A associação ambiental SOS Quinta dos Ingleses anunciou esta quinta-feira na sua página no Facebook que desencadeou uma ação judicial contra a Câmara Municipal de Cascais com o objetivo de impugnar uma deliberação do executivo, datada de 18 julho, que “dava luz verde para o avanço das obras do megaempreendimento nos 52 hectares de área verde junto à praia de Carcavelos” na Quinta dos Ingleses. De acordo com o projeto, apenas serão preservados cerca de 8 hectares de zona verde, que serão rodeados de 850 apartamentos em prédios de até oito andares, com centenas de unidades turísticas e zonas comerciais.
Os ambientalistas alegam terem existido “uma série de vícios no procedimento administrativo e flagrantes atropelos à lei” em contradição “com os direitos fundamentais à vida e ao ambiente”.
Entre eles, contar-se-ia “a violação clara dos princípios, objetivos e normas do POC-ACE (Plano de Ordenamento da Orla Costeira), aprovado em 2019 e que entrou em vigor 12 de abril desse ano”. Aí se proíbem “quaisquer novas construções até aos 500 metros da linha de mar” com a exceção de reconstruções “com restrições” até “aos 1000 metros da mesma linha”, invocando-se “princípios de sustentabilidade e solidariedade intergeracional, coesão e equidade, e prevenção e precaução”. Direitos que consideram “fundamentais” e que teriam sido violados “frontalmente” pela autarquia.
Recorda-se ainda que no processo de consulta pública sobre este projeto de urbanização esta entidade “aceitou apenas três mil participações por parte dos munícipes (de oito mil enviadas), não tendo o teor de nenhuma delas merecido acolhimento (nomeadamente no relatório que supostamente é parte integrante do processo desta deliberação), o que traduz uma total desconsideração pela democracia e uma violação dos direitos de participação na vida pública, constitucionalmente consagrados”.
O grupo de defesa do ambiente recorda igualmente que o “principal (único) argumento usado pela CMC para fundamentar o prosseguimento do megaempreendimento da Alves Ribeiro para a Quinta dos Ingleses” seria a alegada existência de processo judicial por parte desta construtora ou do Colégio St. Julian’s, também promotor da obra, contra ela.

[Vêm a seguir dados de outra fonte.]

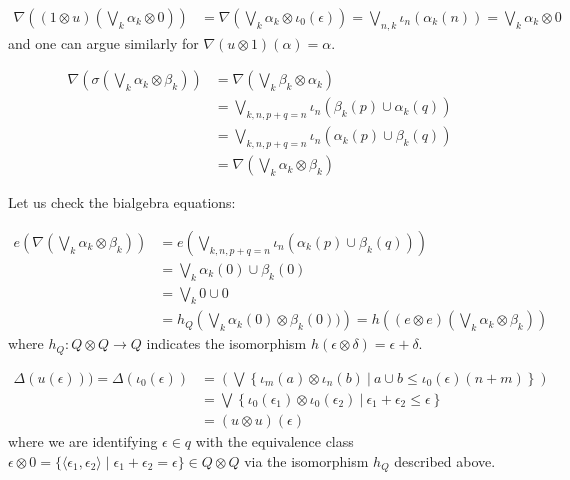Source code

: \begin{itemize}
\begin{align*}
\nabla\left(
(1\otimes u)\left(\bigvee_{k}\alpha_{k}\otimes 0\right)\right) & =
\nabla\left( \bigvee_{k}\alpha_{k}\otimes\iota_{0}(\epsilon)\right)
=
\bigvee_{n,k}\iota_{n}( \alpha_{k}(n) )
 =  \bigvee_{k}\alpha_{k} \otimes 0
\end{align*}
and one can argue similarly for $\nabla(u\otimes 1)(\alpha)=\alpha$.

\begin{align*}
\nabla\left (\sigma\left (\bigvee_{k}\alpha_{k}\otimes \beta_{k}
\right) \right) & = 
\nabla \left (
\bigvee_{k}\beta_{k}\otimes \alpha_{k}
\right)\\
&= 
\bigvee_{k,n, p+q=n} \iota_{n}(\beta_{k}(p)\cup \alpha_{k}(q))
\\
&= 
\bigvee_{k,n, p+q=n}\iota_{n}( \alpha_{k}(p)\cup \beta_{k}(q))
\\
&= \nabla\left (\bigvee_{k}\alpha_{k}\otimes \beta_{k}\right)
\end{align*}


Let us check the bialgebra equations:


\begin{align*}
e\left (\nabla\left (\bigvee_{k}\alpha_{k}\otimes \beta_{k}\right)\right)  & =
e\left(
\bigvee_{k,n, p+q=n}\iota_{n}(\alpha_{k}(p)\cup \beta_{k}(q))
\right)
\\
&= \bigvee_{k}\alpha_{k}(0)\cup\beta_{k}(0) \\
&= \bigvee_{k} 0\cup 0\\
&= h_{Q}\left(\bigvee_{k}\alpha_{k}(0)\otimes\beta_{k}(0))\right) = h\left( (e\otimes e)\left(\bigvee_{k}\alpha_{k}\otimes \beta_{k}\right)\right)
\end{align*}
where $h_{Q}:Q\otimes Q \to Q$ indicates the isomorphism $h(\epsilon\otimes \delta)=\epsilon+\delta$.


\begin{align*}
\Delta(u(\epsilon))) = \Delta(\iota_{0}(\epsilon)) &=
 \left(
\bigvee\left\{\iota_{m}(a)\otimes\iota_{n}(b) \ \Bigg \vert \ 
a\cup b \leq \iota_{0}(\epsilon)(n+m)\right\}\right)\\
&=\bigvee\left\{\iota_{0}(\epsilon_{1})\otimes\iota_{0}(\epsilon_{2}) \ \Bigg \vert \ 
\epsilon_{1}+\epsilon_{2} \leq \epsilon\right\}\\
&= (u\otimes u)(\epsilon)
\end{align*}
where we are identifying $\epsilon \in q$ with the equivalence class
$\epsilon \otimes 0 = \{ \langle \epsilon_{1},\epsilon_{2}\rangle\mid \epsilon_{1}+\epsilon_{2}=\epsilon\}\in 
Q\otimes Q$ via the isomorphism $h_{Q}$ described above.


\end{itemize}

Depois de não ter prestado no prazo legal as informações que lhe foram solicitadas sobre este assunto, o SOS Quinta dos Ingleses avançou que uma intimação judicial que “teve como resultado ter vindo a Câmara admitir que não existe atualmente nenhum processo judicial”. Isto para além de “admitir que não existe nenhum documento que sustente as afirmações sobre o valor de uma alegada indemnização que haveria a pagar à promotora Alves Ribeiro, e que superaria os 300 milhões de euros, de acordo com as afirmações públicas feitas pelo executivo camarário”.
Caída por terra esta justificação, ficaria à vista que “a aprovação do licenciamento visa beneficiar clara e exclusivamente um privado, prejudicando todas gerações presentes e futuras”, ou seja “em detrimento do manifesto interesse público de preservação daquela área, da sua biodiversidade e da própria praia”.

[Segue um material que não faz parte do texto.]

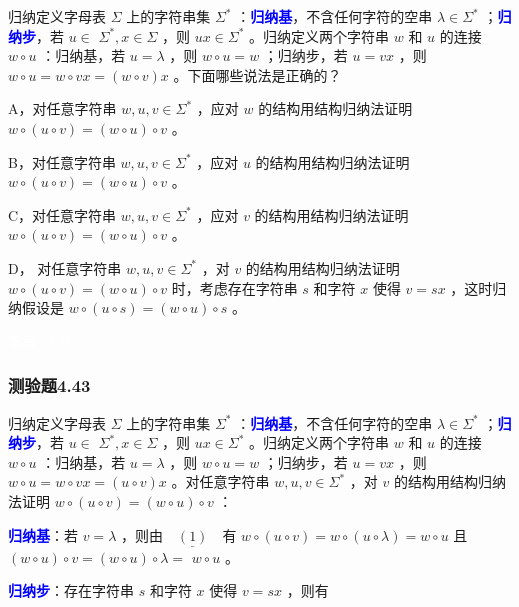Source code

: \documentclass[UTF8, heading=true]{ctexart}
\begin{document}
归纳定义字母表 $\Sigma$ 上的字符串集 $\Sigma^*$ ：\textcolor{blue}{\textbf{归纳基}}，不含任何字符的空串 $\lambda \in \Sigma^*$ ；\textcolor{blue}{\textbf{归纳步}}，若 $u \in$ $\Sigma^*, x \in \Sigma$ ，则 $u x \in \Sigma^*$ 。归纳定义两个字符串 $w$ 和 $u$ 的连接 $w \circ u$ ：归纳基，若 $u=\lambda$ ，则 $w \circ u=w$ ；归纳步，若 $u=v x$ ，则 $w \circ u=w \circ v x=(w \circ v) x$ 。下面哪些说法是正确的？

A，对任意字符串 $w, u, v \in \Sigma^*$ ，应对 $w$ 的结构用结构归纳法证明 $w \circ(u \circ v)=(w \circ u) \circ v$ 。

B，对任意字符串 $w, u, v \in \Sigma^*$ ，应对 $u$ 的结构用结构归纳法证明 $w \circ(u \circ v)=(w \circ u) \circ v$ 。

C，对任意字符串 $w, u, v \in \Sigma^*$ ，应对 $v$ 的结构用结构归纳法证明 $w \circ(u \circ v)=(w \circ u) \circ v$ 。

D，
对任意字符串 $w, u, v \in \Sigma^*$ ，对 $v$ 的结构用结构归纳法证明 $w \circ(u \circ v)=(w \circ u) \circ v$ 时，考虑存在字符串 $s$ 和字符 $x$ 使得 $v=s x$ ，这时归纳假设是 $w \circ(u \circ s)=(w \circ u) \circ s$ 。


\textcolor{white}{答案：CD}

\subsubsection{测验题4.43}

归纳定义字母表 $\Sigma$ 上的字符串集 $\Sigma^*$ ：\textcolor{blue}{\textbf{归纳基}}，不含任何字符的空串 $\lambda \in \Sigma^*$ ；\textcolor{blue}{\textbf{归纳步}}，若 $u \in$ $\Sigma^*, x \in \Sigma$ ，则 $u x \in \Sigma^*$ 。归纳定义两个字符串 $w$ 和 $u$ 的连接 $w \circ u$ ：归纳基，若 $u=\lambda$ ，则 $w \circ u=w$ ；归纳步，若 $u=v x$ ，则 $w \circ u=w \circ v x=(u \circ v) x$ 。对任意字符串 $w, u, v \in \Sigma^*$ ，对 $v$ 的结构用结构归纳法证明 $w \circ(u \circ v)=(w \circ u) \circ v$ ：

\textcolor{blue}{\textbf{归纳基}}：若 $v=\lambda$ ，则由$\underline{\quad(1)\quad}$有 $w \circ(u \circ v)=w \circ(u \circ \lambda)=w \circ u$ 且 $(w \circ u) \circ v=(w \circ u) \circ \lambda=$ $w \circ u$ 。

\textcolor{blue}{\textbf{归纳步}}：存在字符串 $s$ 和字符 $x$ 使得 $v=s x$ ，则有
\end{document}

Os ambientalistas propõem em alternativa que a Quinta dos Ingleses “permaneça integralmente como área verde de uso público, nele se construindo um grande parque público” e se prepare a sua classificação “deste pulmão verde, essencial também para a integridade e manutenção da praia de Carcavelos e do surf” como Paisagem protegida de âmbito local.